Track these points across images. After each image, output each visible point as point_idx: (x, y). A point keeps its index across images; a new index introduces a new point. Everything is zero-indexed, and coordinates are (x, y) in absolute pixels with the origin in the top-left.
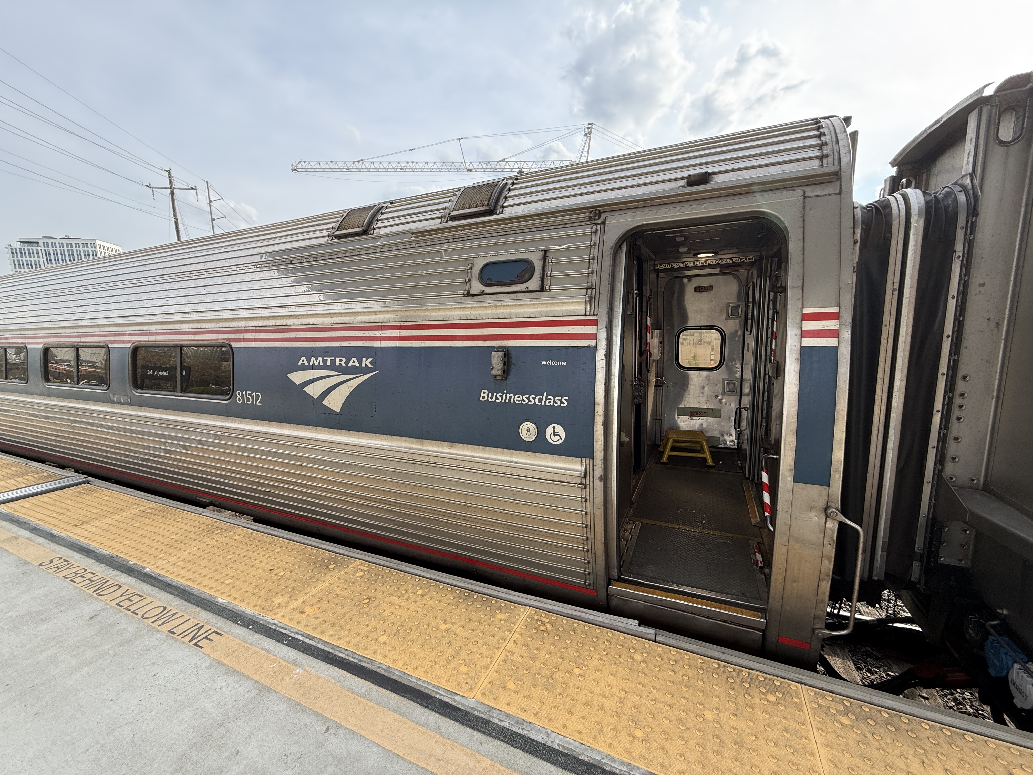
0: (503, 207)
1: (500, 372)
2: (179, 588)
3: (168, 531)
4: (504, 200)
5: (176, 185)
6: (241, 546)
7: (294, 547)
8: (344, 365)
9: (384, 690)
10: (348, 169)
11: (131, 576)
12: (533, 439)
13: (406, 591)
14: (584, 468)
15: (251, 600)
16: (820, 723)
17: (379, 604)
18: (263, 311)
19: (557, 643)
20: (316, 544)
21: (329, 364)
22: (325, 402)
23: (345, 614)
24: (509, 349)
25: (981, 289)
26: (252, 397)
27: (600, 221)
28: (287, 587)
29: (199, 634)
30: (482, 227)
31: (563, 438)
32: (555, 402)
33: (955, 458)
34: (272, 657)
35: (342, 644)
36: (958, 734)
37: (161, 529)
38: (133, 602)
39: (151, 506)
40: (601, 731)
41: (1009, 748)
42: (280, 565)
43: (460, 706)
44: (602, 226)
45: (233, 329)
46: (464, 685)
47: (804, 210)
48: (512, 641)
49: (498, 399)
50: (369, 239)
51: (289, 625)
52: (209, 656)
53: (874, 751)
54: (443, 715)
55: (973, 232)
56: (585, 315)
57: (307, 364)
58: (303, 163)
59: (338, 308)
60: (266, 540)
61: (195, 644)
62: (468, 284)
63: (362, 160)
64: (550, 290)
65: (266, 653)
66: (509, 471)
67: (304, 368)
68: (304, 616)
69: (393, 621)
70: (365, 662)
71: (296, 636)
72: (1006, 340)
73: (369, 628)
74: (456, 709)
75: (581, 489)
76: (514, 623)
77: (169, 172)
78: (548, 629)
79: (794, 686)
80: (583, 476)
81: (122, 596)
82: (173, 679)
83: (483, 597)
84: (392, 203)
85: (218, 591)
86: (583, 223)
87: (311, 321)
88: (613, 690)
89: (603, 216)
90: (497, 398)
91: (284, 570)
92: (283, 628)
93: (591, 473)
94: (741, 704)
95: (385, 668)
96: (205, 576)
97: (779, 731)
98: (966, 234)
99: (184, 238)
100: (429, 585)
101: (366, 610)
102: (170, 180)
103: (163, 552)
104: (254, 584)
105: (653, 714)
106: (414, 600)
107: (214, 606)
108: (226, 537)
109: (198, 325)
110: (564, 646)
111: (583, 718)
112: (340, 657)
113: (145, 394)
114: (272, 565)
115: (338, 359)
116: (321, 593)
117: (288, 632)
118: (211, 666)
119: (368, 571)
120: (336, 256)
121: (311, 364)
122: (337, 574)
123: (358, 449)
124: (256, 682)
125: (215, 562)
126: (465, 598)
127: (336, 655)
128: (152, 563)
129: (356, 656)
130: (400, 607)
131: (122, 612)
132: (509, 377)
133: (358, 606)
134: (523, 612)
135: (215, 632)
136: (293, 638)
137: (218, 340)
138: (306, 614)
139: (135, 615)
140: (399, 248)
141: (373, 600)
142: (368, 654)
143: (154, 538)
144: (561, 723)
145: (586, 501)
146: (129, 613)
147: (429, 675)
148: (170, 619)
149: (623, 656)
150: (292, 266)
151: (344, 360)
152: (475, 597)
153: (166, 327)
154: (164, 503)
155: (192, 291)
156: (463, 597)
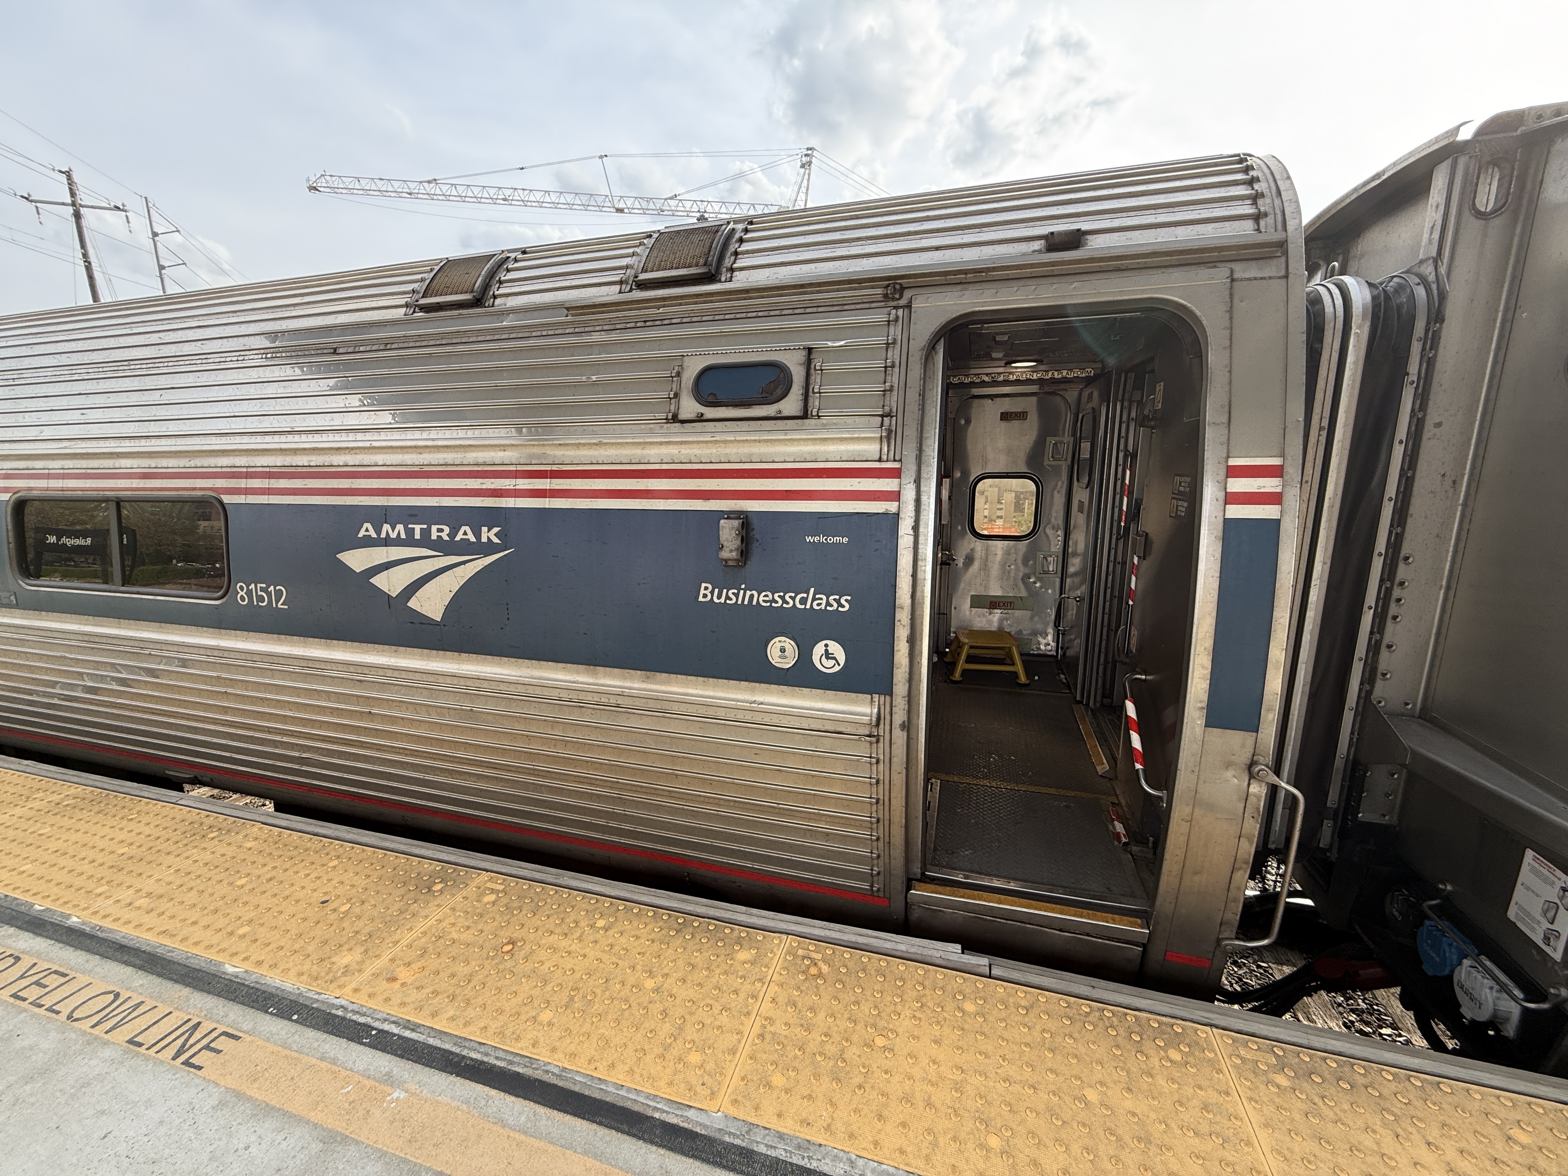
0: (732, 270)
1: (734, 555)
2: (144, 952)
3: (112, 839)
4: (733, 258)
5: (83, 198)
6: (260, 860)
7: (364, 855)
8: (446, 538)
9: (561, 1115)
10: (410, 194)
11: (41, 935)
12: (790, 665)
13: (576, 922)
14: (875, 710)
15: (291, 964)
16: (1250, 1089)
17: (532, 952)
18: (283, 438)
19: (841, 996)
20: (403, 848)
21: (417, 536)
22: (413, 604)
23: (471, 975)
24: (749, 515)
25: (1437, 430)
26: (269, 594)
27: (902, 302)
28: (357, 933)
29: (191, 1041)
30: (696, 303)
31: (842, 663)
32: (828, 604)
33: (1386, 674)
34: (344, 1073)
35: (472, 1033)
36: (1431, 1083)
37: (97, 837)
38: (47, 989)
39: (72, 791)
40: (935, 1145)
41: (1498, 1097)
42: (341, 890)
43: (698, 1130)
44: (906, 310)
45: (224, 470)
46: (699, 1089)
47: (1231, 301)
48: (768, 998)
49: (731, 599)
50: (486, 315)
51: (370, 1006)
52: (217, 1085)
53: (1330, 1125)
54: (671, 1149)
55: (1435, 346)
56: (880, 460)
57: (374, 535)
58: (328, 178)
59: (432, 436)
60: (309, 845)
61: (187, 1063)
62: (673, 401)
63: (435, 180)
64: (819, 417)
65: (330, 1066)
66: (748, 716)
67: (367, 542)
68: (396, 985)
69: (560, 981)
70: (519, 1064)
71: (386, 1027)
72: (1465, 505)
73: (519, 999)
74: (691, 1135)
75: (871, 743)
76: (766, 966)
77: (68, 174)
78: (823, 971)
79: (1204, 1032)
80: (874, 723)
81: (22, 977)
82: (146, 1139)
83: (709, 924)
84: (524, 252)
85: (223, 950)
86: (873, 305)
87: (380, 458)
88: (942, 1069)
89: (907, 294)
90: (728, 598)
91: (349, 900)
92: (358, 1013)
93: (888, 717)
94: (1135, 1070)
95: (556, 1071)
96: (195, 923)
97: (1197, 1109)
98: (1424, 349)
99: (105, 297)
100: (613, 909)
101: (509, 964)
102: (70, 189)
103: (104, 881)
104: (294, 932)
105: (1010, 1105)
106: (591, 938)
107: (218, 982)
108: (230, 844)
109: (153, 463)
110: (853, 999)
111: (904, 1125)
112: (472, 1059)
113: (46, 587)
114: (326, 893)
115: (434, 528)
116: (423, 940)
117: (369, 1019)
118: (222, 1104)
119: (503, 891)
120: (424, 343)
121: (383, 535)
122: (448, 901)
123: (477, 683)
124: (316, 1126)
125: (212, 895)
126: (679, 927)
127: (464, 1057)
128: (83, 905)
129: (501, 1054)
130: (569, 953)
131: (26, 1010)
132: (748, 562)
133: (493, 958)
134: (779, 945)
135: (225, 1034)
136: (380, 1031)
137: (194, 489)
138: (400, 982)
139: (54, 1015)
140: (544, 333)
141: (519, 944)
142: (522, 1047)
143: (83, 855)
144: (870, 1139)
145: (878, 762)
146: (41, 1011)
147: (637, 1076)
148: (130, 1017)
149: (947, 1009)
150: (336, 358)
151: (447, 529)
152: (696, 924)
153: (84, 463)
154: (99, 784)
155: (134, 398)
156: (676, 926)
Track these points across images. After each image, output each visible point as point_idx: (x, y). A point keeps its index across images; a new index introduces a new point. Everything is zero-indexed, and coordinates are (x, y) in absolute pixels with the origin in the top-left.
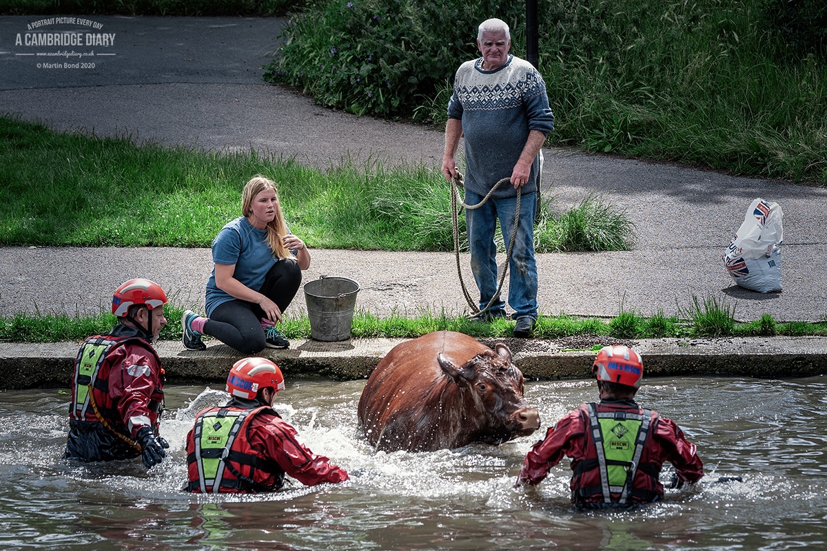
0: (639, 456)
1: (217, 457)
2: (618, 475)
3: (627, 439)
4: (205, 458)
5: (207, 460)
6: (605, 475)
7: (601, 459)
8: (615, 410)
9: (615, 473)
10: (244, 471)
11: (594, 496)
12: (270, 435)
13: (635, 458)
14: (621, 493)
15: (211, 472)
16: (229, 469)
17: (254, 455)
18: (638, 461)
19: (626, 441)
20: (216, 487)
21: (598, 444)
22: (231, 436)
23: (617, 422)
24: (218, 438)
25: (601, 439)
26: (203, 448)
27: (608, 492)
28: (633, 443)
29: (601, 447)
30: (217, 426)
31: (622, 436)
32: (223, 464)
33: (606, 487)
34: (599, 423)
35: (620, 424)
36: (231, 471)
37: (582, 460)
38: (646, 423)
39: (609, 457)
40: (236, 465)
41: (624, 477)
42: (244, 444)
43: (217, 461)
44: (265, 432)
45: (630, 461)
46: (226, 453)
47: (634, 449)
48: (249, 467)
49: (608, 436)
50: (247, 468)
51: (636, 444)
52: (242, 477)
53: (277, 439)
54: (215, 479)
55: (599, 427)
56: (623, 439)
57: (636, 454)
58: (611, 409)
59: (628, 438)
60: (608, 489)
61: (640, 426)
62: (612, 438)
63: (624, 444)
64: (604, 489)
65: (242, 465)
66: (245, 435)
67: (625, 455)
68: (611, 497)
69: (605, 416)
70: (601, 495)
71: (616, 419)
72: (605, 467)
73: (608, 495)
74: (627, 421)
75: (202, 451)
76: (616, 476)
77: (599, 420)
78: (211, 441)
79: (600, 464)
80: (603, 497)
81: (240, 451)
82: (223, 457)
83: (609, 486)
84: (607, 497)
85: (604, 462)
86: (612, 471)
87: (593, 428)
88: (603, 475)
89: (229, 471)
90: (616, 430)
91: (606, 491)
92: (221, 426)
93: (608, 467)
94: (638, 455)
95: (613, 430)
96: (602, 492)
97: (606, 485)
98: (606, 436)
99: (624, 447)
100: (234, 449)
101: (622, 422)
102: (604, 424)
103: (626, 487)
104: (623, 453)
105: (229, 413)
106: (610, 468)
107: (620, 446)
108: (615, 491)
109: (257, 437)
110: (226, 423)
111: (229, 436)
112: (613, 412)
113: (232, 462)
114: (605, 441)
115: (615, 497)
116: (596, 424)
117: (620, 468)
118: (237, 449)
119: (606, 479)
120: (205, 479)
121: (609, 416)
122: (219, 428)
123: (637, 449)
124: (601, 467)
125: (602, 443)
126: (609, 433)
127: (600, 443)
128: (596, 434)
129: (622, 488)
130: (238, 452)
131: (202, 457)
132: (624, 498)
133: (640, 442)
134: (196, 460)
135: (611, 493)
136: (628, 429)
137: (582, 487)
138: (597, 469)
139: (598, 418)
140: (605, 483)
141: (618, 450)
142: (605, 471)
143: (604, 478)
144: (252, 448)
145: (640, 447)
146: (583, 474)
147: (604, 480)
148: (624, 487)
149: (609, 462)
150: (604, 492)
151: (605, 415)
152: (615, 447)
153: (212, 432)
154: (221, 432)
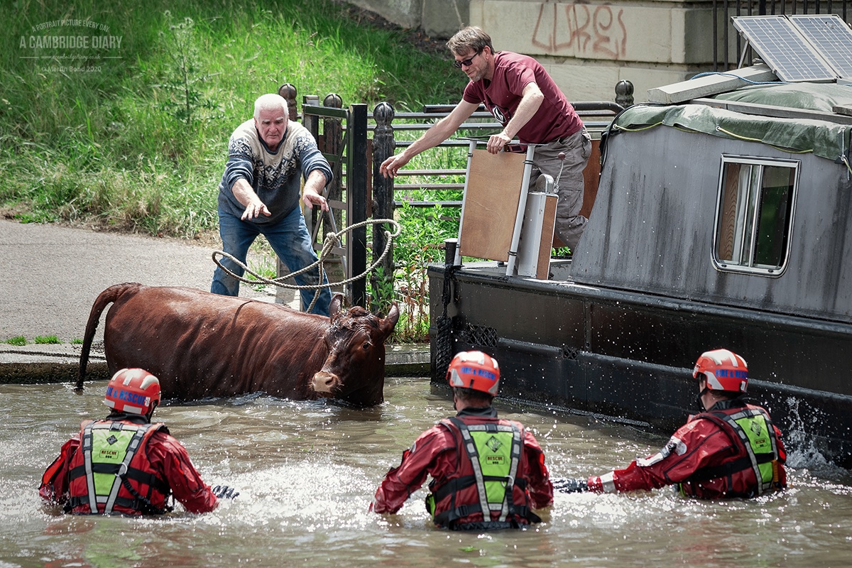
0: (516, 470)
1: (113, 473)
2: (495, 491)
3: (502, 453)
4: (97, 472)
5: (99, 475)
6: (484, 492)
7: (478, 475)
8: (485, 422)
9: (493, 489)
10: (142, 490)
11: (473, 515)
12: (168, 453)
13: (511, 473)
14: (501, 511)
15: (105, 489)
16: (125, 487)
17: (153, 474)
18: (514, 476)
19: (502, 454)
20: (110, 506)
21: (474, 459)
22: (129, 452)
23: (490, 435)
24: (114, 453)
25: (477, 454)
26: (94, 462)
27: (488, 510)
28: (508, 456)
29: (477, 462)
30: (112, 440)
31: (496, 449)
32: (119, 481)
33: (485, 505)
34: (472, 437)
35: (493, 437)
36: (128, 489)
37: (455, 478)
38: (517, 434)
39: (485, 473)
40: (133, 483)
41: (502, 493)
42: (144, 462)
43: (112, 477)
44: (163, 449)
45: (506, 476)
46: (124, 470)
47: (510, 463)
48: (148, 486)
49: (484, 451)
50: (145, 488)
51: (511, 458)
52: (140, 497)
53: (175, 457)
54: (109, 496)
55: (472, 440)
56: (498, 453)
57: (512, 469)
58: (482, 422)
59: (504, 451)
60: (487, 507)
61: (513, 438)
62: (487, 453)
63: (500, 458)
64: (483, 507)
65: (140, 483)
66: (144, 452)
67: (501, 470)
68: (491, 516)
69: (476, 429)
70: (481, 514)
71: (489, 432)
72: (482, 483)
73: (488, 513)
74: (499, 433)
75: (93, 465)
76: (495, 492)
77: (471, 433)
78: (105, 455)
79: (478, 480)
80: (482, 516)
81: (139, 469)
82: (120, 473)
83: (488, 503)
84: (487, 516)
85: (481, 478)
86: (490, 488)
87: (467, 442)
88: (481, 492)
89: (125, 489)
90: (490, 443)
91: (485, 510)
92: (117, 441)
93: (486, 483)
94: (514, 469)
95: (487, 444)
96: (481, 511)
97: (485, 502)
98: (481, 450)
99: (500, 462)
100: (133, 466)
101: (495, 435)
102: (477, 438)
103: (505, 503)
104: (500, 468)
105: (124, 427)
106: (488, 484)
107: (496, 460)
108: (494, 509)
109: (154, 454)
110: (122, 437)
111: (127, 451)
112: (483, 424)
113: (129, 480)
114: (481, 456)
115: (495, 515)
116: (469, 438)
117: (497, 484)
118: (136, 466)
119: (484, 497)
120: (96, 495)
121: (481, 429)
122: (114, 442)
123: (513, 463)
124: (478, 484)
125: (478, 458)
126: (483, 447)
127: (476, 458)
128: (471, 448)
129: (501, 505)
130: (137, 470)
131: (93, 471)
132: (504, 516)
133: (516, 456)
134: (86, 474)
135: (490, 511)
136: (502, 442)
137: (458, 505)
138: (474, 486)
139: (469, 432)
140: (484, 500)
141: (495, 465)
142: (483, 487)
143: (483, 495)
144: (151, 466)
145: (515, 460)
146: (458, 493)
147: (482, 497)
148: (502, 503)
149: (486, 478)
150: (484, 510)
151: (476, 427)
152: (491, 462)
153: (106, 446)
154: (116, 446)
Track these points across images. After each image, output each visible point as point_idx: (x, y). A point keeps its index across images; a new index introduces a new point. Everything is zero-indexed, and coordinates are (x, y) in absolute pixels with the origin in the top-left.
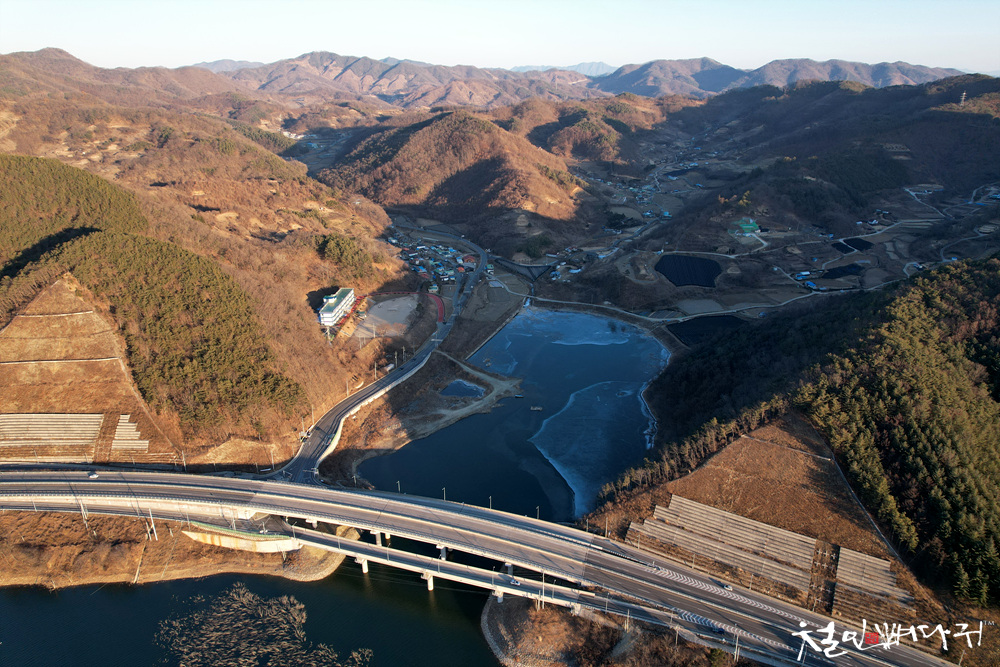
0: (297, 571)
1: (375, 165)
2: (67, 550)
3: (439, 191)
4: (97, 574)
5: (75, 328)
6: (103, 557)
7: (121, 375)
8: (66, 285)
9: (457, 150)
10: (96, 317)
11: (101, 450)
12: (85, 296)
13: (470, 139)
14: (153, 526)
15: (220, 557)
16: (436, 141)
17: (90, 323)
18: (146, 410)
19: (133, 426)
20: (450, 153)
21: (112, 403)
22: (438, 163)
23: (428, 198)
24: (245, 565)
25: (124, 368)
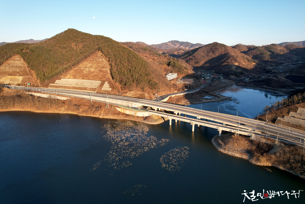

■ Try it ■
Format everything from the start of the items down to the line containing "43: (460, 706)", both ends included, as a JSON list of strings with one string per line. Omit blank lines and leave the pictures out.

■ Task response ■
[
  "Track these points across images. After each image, output each visible point as point_idx: (x, y). A point keeps its index across images; a new index introduces a new point. Everything is zero-indexed, and coordinates are (x, y) in absolute pixels with the origin in the top-left.",
  "0: (503, 207)",
  "1: (500, 372)",
  "2: (179, 588)",
  "3: (168, 531)",
  "4: (504, 200)",
  "5: (176, 185)",
  "6: (241, 546)",
  "7: (294, 547)",
  "8: (344, 365)",
  "9: (384, 690)",
  "10: (348, 169)",
  "11: (131, 576)",
  "12: (533, 439)",
  "13: (406, 591)",
  "14: (584, 468)",
  "15: (251, 600)",
  "16: (820, 723)",
  "17: (379, 604)",
  "18: (263, 311)",
  "19: (557, 643)",
  "20: (316, 544)",
  "21: (329, 364)",
  "22: (325, 402)",
  "23: (345, 614)",
  "24: (509, 349)",
  "25: (981, 289)",
  "26: (252, 397)",
  "27: (600, 221)",
  "28: (287, 587)",
  "29: (199, 634)",
  "30: (482, 227)",
  "31: (563, 438)",
  "32: (555, 402)",
  "33: (955, 458)",
  "34: (272, 657)",
  "35: (342, 644)",
  "36: (958, 734)",
  "37: (161, 529)",
  "38: (133, 602)",
  "39: (151, 506)",
  "40: (601, 731)",
  "41: (1009, 748)",
  "42: (280, 565)",
  "43: (460, 706)"
]